A good strategy for competitors is probably to first identify those controls that they are unlikely to be able to get... and then to reassess their options at halfway (45-mins).

I'm still in the process of drawing the map. Over the weekend I'll start planning control placements - and of course next week I need to check for road closures, which seriously affect what I can do in reality out there.

Without doubt this will be my most challenging Metrogaine course to plan.

Entries are open - on orienteeringonline (for registered orienteers) and EntryTickets (for everyone else).

All info for this Metrogaine event is on

Wednesday, 5 November 2014

I am entered

It has been way, way too long since I've done a race. No, not a race like the usual orienteering events that I participate in or the rogaining events... but like an ultra-distance run race-type event.

About a week ago the announcement was made about an ultra in the Sabie area for end-January next year. My legs started to twitch in anticipation. Sabie is mountain-y and forest-y and I soooo enjoy that part of the world. That this 80-kilometre route doubles up as the SA Trail Champs is of little interest to me because while I'm steady and consistent when it comes to ultras, I'm definitely not in the league of Landie and Su and Linda and Robyn and Katya and a handful of other really superb female runners who will be running for a place on the team for the World Trail Champs.

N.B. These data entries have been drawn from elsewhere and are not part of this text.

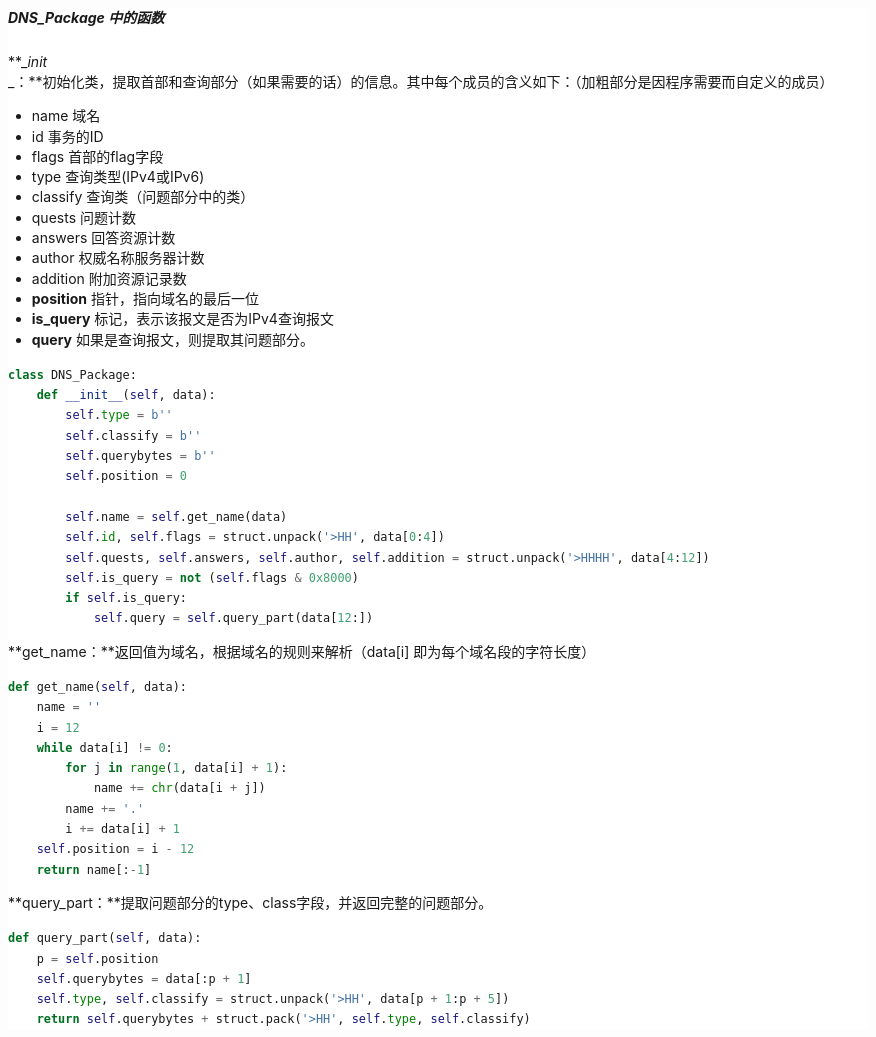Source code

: ##### DNS_Package 中的函数

**\__init__：**初始化类，提取首部和查询部分（如果需要的话）的信息。其中每个成员的含义如下：（加粗部分是因程序需要而自定义的成员）

- name     域名
- id            事务的ID
- flags       首部的flag字段
- type        查询类型(IPv4或IPv6)
- classify   查询类（问题部分中的类）
- quests    问题计数
- answers 回答资源计数
- author    权威名称服务器计数
- addition  附加资源记录数
- **position** 指针，指向域名的最后一位
- **is_query** 标记，表示该报文是否为IPv4查询报文
- **query**      如果是查询报文，则提取其问题部分。

```python
class DNS_Package:
    def __init__(self, data):
        self.type = b''
        self.classify = b''
        self.querybytes = b''
        self.position = 0

        self.name = self.get_name(data)
        self.id, self.flags = struct.unpack('>HH', data[0:4])
        self.quests, self.answers, self.author, self.addition = struct.unpack('>HHHH', data[4:12])
        self.is_query = not (self.flags & 0x8000)
        if self.is_query:
            self.query = self.query_part(data[12:])
```

**get_name：**返回值为域名，根据域名的规则来解析（data[i] 即为每个域名段的字符长度）

```python
def get_name(self, data):
    name = ''
    i = 12
    while data[i] != 0:
        for j in range(1, data[i] + 1):
            name += chr(data[i + j])
        name += '.'
        i += data[i] + 1
    self.position = i - 12
    return name[:-1]
```

**query_part：**提取问题部分的type、class字段，并返回完整的问题部分。

```python
def query_part(self, data):
    p = self.position
    self.querybytes = data[:p + 1]
    self.type, self.classify = struct.unpack('>HH', data[p + 1:p + 5])
    return self.querybytes + struct.pack('>HH', self.type, self.classify)
```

Me, I just want to run and run and run and run.

Back in about 1999 the Sabie 32 was one of my first trail races. I had a superb run there. Easy, comfortable and my first 32km distance run.

I was entered for an 80km in March this year. It was postponed to May following the massive flooding we experienced at that time of year. And then it was cancelled outright. I don't think I've run an ultra since... since the 50-odd kilometre stage at the Namib Desert Challenge last year. That's way too long ago.

I've just done my entry for the Ultra Trail Mount Moodie 80km and I'm tapping my feet with excitement. Although my motivation usually ticks over reasonably, there's nothing like the prospect of a tantalizing race to super charge my training.